_Problem to solve_
Transcribe exactly the line containing "CORPORATION" and each line after it, through the end of the entries, with nothing before or after.

_The data_
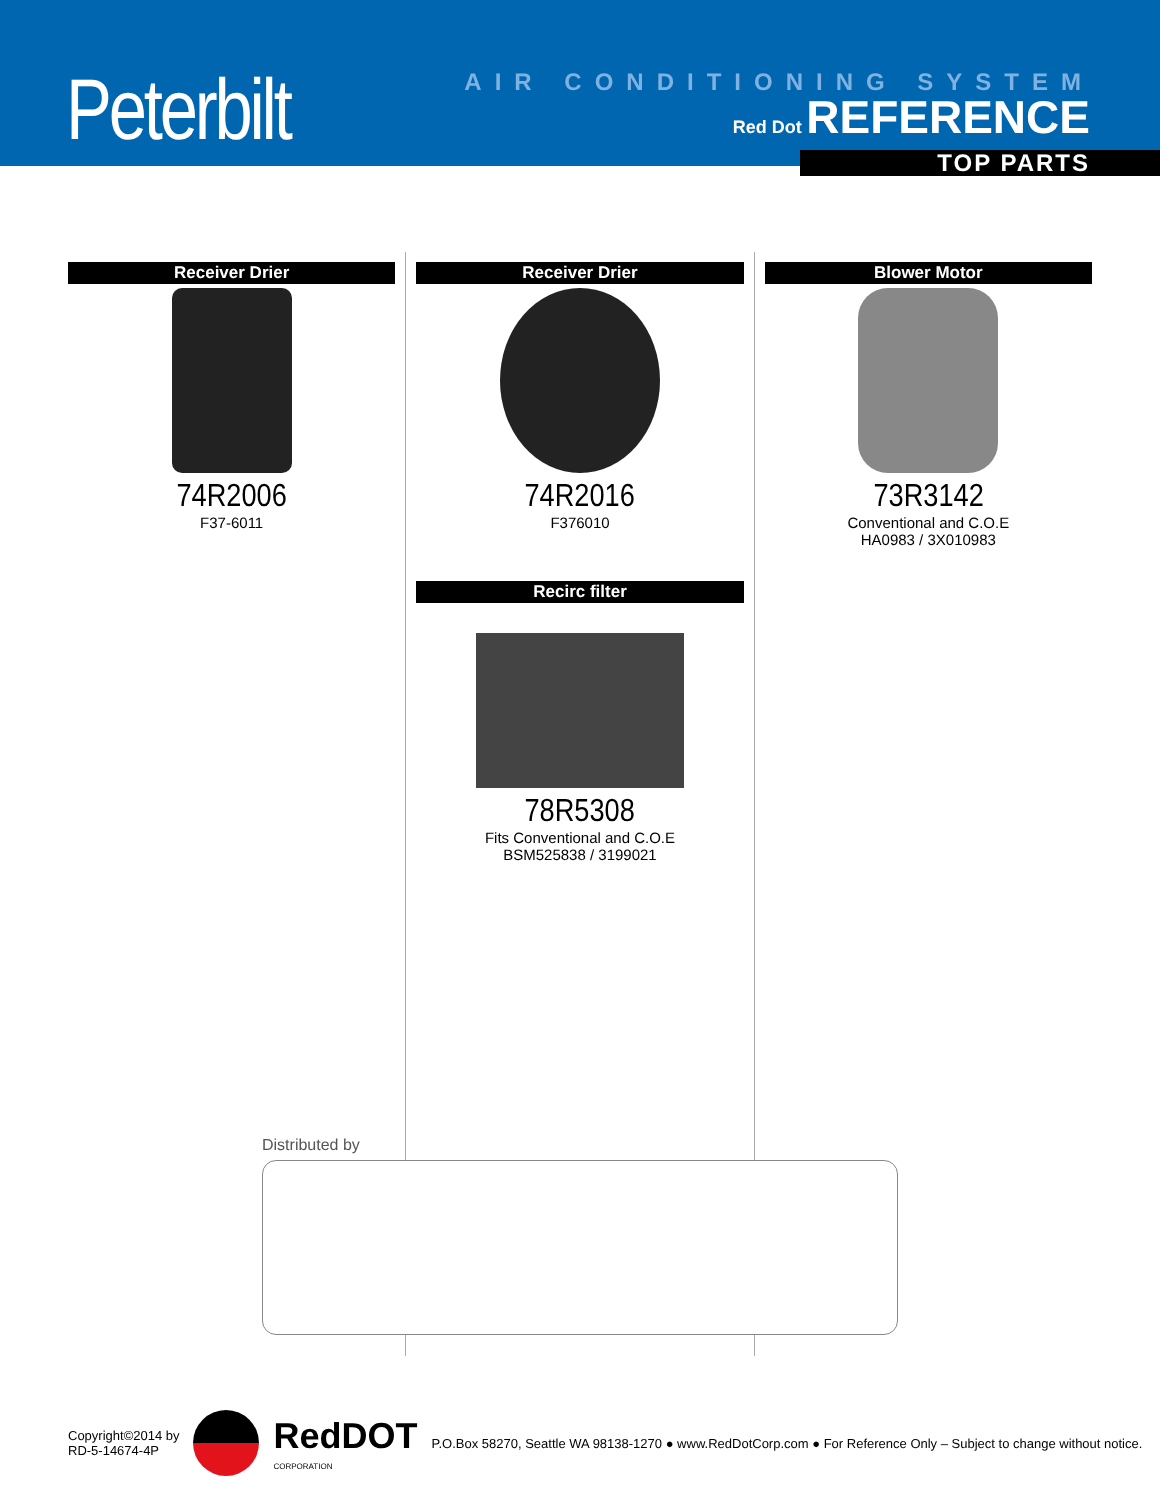Peterbilt AIR CONDITIONING SYSTEM
Red Dot REFERENCE
TOP PARTS
Receiver Drier
74R2006
F37-6011
Receiver Drier
74R2016
F376010
Recirc filter
78R5308
Fits Conventional and C.O.E
BSM525838 / 3199021
Blower Motor
73R3142
Conventional and C.O.E
HA0983 / 3X010983
Distributed by
Copyright©2014 by
RD-5-14674-4P
RedDOT
CORPORATION
P.O.Box 58270, Seattle WA 98138-1270 ● www.RedDotCorp.com ● For Reference Only – Subject to change without notice.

_Output for this exercise_
CORPORATION
P.O.Box 58270, Seattle WA 98138-1270 ● www.RedDotCorp.com ● For Reference Only – Subject to change without notice.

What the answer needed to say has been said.